Harus ada yang bertanggung jawab dan menerima sanksi. Ini kekacauan yang tidak bisa dipahami, sebagaimana diungkapkan Kepala Negara, perusahaan besar dan sudah lama sekelas PLN tak mampu mengantisipasi pemadaman yang begitu luas.

Kalau perlu, harus ada pejabat yang mengudurkan diri sebagai rasa tanggung jawab. Di beberapa negara, menteri mundur karena listrik padam, di antaranya Menteri Energi dan Sumber Daya Mineral Turki, Taner Yldz, Menteri Ekonomi Taiwan, Lee Chih-kung.
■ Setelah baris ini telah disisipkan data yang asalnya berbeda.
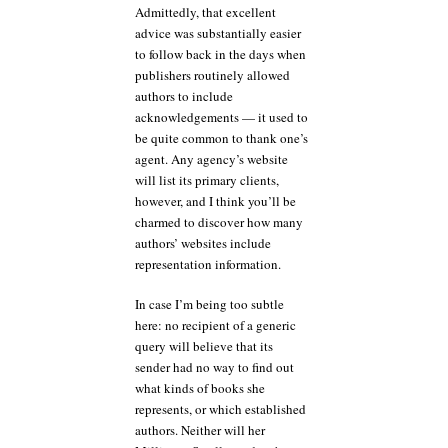
Admittedly, that excellent
advice was substantially easier
to follow back in the days when
publishers routinely allowed
authors to include
acknowledgements — it used to
be quite common to thank one’s
agent. Any agency’s website
will list its primary clients,
however, and I think you’ll be
charmed to discover how many
authors’ websites include
representation information.
In case I’m being too subtle
here: no recipient of a generic
query will believe that its
sender had no way to find out
what kinds of books she
represents, or which established
authors. Neither will her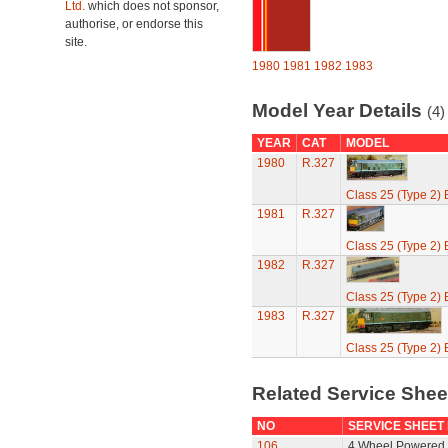
Ltd.
which does not sponsor,
authorise, or endorse this
site.
1980
1981
1982
1983
Model Year Details
(4)
YEAR
CAT
MODEL
1980
R.327
Class 25 (Type 2)
1981
R.327
Class 25 (Type 2)
1982
R.327
Class 25 (Type 2)
1983
R.327
Class 25 (Type 2)
Related Service She
NO
SERVICE SHEET
106
4 Wheel Powered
Kemudian, Menteri urusan Listrik Irak, Karim Waheed, serta Menteri Ekonomi Korea Selatan, Choi Joong-kyung. Siapa yang akan mundur atas kekacauan ini dari pejabat Indonesia?

Sayang, di sini belum ada budaya malu, sehingga apa pun yang terjadi, pejabat tak pernah mau melepaskan 'kursi.' Mengapa demikian? Sebab orang menjadi pejabat untuk bekerja alias mencari uang. Ini berbeda dengan pejabat di luar negeri. Mereka menjadi pejabat pertama-tama bukan mau mengeruk uang, melainkan ingin menjadi pelayan masyarakat. Jadi, dengan perbedaan filosofi seperti ini, sulit mengharapkan pejabat Indonesia untuk mundur, walau terjadi kekacauan luar biasa, seperti listrik padam kemarin.